# Document extract
------------------------------------------------
Hello.
Coming soon:
Short Films, out on October 27 💘🎞
Launching on:
October 27 (the day of release!) at 6pm, SOAP Dance Hall, 12 Beresford Square, Tāmaki Makaurau
November 1 at 6pm, Enjoy Contemporary Art Space, 211 Left Bank, Te Whanganui-a-Tara
I hope you’re having a good Labour Weekend, if applicable. I hope you’re well either way. I hope you’re having luck in small exchanges with strangers and that something on the street or in the garden strikes you as nostalgic, if only because the air meets you in the same way it did when you were a child, when everything felt large and endless.
I think it’s because we are hurtling ever closer to the inevitability that is the release of Short Films, but I’ve been feeling a distinct disquiet this past week and a half. It’s nothing to do with the book itself. I don’t even think it’s had one cause—except perhaps that kind of self-awareness that bubbles into self-examination that the imagined voices of family members and middle school friends tease further into self-centeredness. Which is probably just what happens when the brain turns focus on itself, anyway. Something cannibalistic in it, but imagining other people’s teeth.1
For the most part it’s just been sitting at my desk at work, for example—where, for context, I work in arts marketing, with a focus on digital—and feeling potently ill about my own relationship with social media. I’ve always said I want to delete all of my accounts as soon as I reach the point that my ability to get work isn’t hinging on them, but last Friday I found myself staring at my Instagram account and just thinking, This is clutter. I am clutter. I am cluttering. And none of this is new, of course—none of it is even original—but! It’s become particularly noticeable during this book period. Because my full-time job is in many ways to do the thing I ostensibly should be doing for myself right now, and it doesn’t feel disingenuous when it’s for the artists I spend most of my time doing it for, but it feels completely antithetical to how I want to approach my own work.
Every time I go to write an Instagram caption it’s like I’m dancing around in a little jester outfit going, I’m confident in my work but I am also fun and approachable and I don’t take myself too seriously and I am earnest but not in a way that should cringe you out and also I don’t care about any of this none of this charade has an effect on me social media is a fake landscape and don’t we all know it I promise I’m not desperate for you to buy my thing honestly how capitalist is this relationship with art and how gross but also this is my work and the arts are underfunded and undervalued and should I not want to devote time to the craft I do care about and in this society there are limited paths to that so this is my lot unless we wrench the whole thing wide open aren’t I goofy here are some emojis I’m not even thinking about this also teehee lol bye bye! And—you don’t need that. I don’t need that. It doesn’t help any of us. Plus, the thing is: I’m a writer. If I have something to say, you get it here, or you get it in my work, or we can talk about it if we encounter each other in person. But it’s this absurd adjacent performance that hit me in a huge wave last Friday, and it’s just like—no thanks. I don’t think I want to do it. And no one is forcing me to. Nobody even minds.
------------------------------------------------
# Required task 1
Answer these questions about the text on the Short Films release:
(a) What is the venue and address of the October 27 launch?
(b) In what field does the writer work full-time?
(c) Which social media account was the writer staring at last Friday?

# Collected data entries
------------------------------------------------
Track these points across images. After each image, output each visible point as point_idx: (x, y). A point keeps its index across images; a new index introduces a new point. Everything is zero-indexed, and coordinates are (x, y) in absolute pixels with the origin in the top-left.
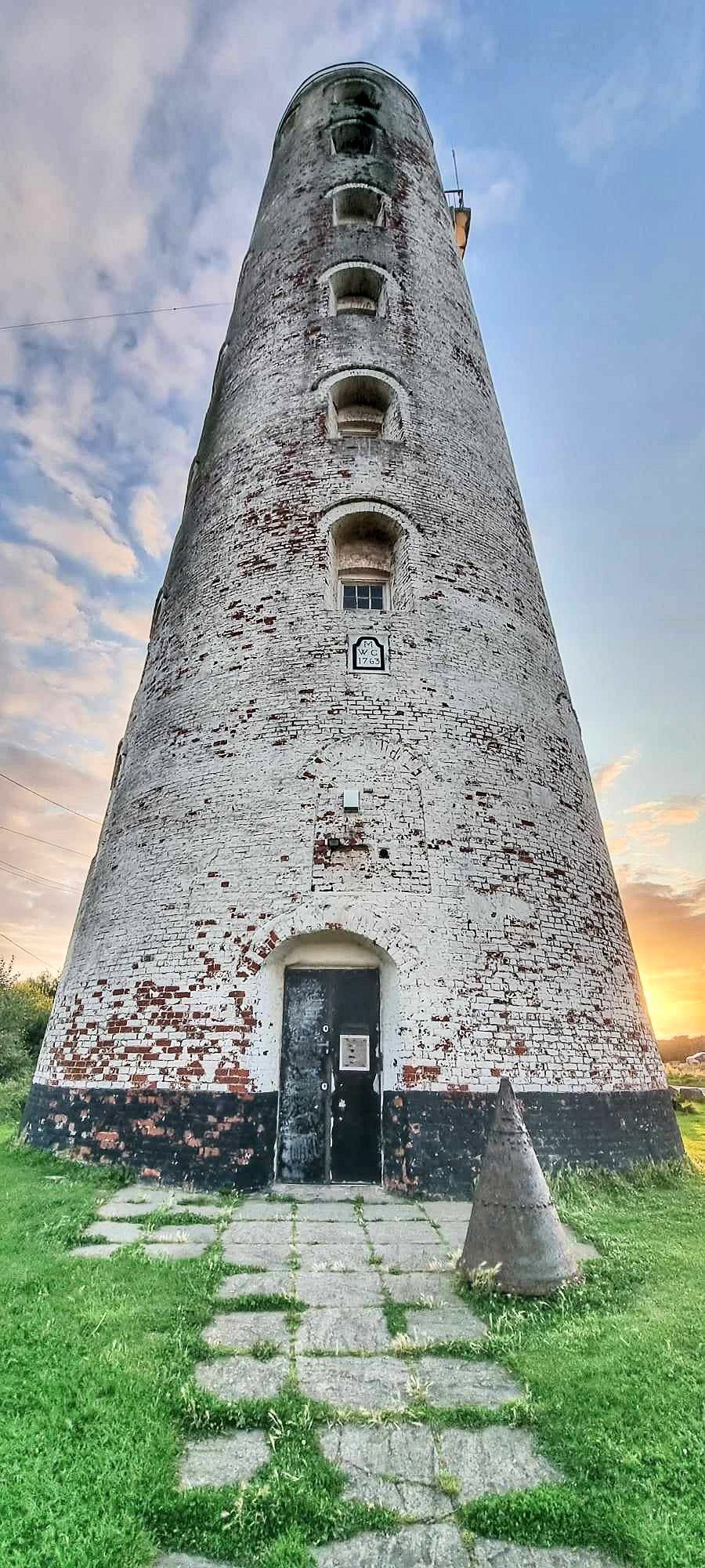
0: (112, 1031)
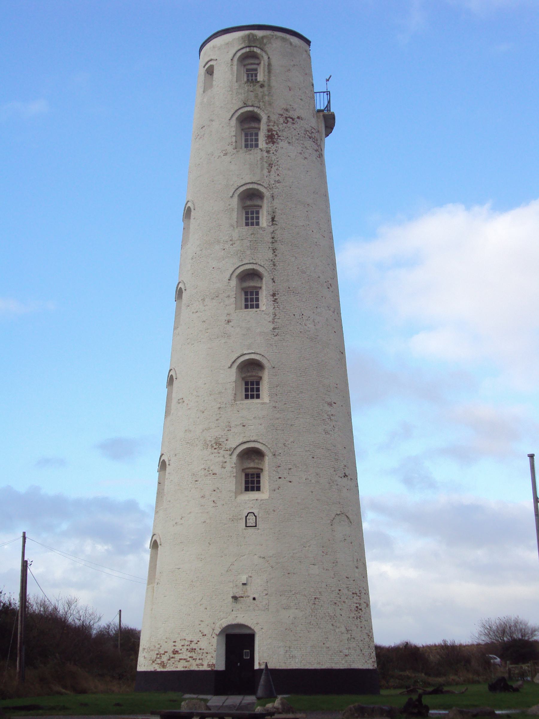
0: (174, 654)
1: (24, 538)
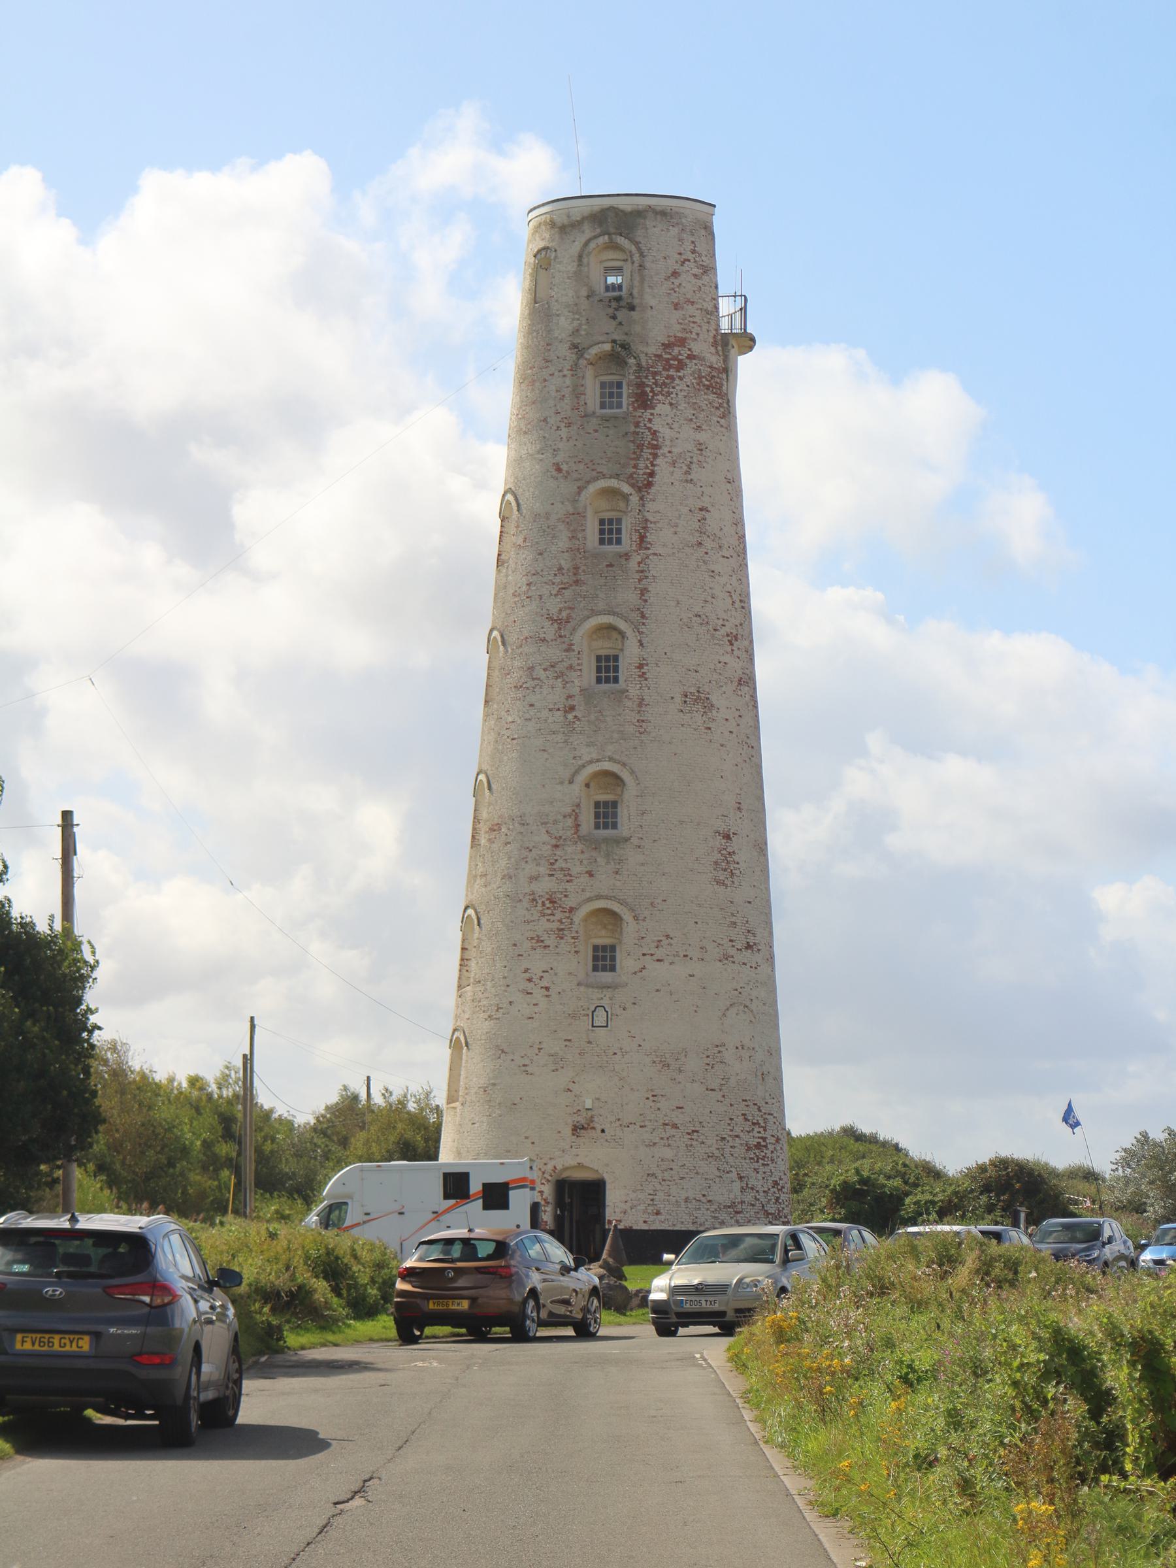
1: (253, 1027)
------------------------------------------------
# Required task 2
Format the lines of the scene point coordinate rows as a JSON list of strings, one string per line and no blank lines. Leave the pictures out of the answer.

# Final result 1
(a) SOAP Dance Hall, 12 Beresford Square, Tāmaki Makaurau
(b) Arts marketing, with a focus on digital
(c) Instagram

# Final result 2
[
  "Track these points across images. After each image, output each visible point as point_idx: (x, y). A point keeps its index across images; a new index introduces a new point. Everything is zero-indexed, and coordinates are (x, y) in absolute pixels with the origin in the top-left.",
  "0: (112, 1031)",
  "0: (174, 654)",
  "1: (24, 538)",
  "1: (253, 1027)"
]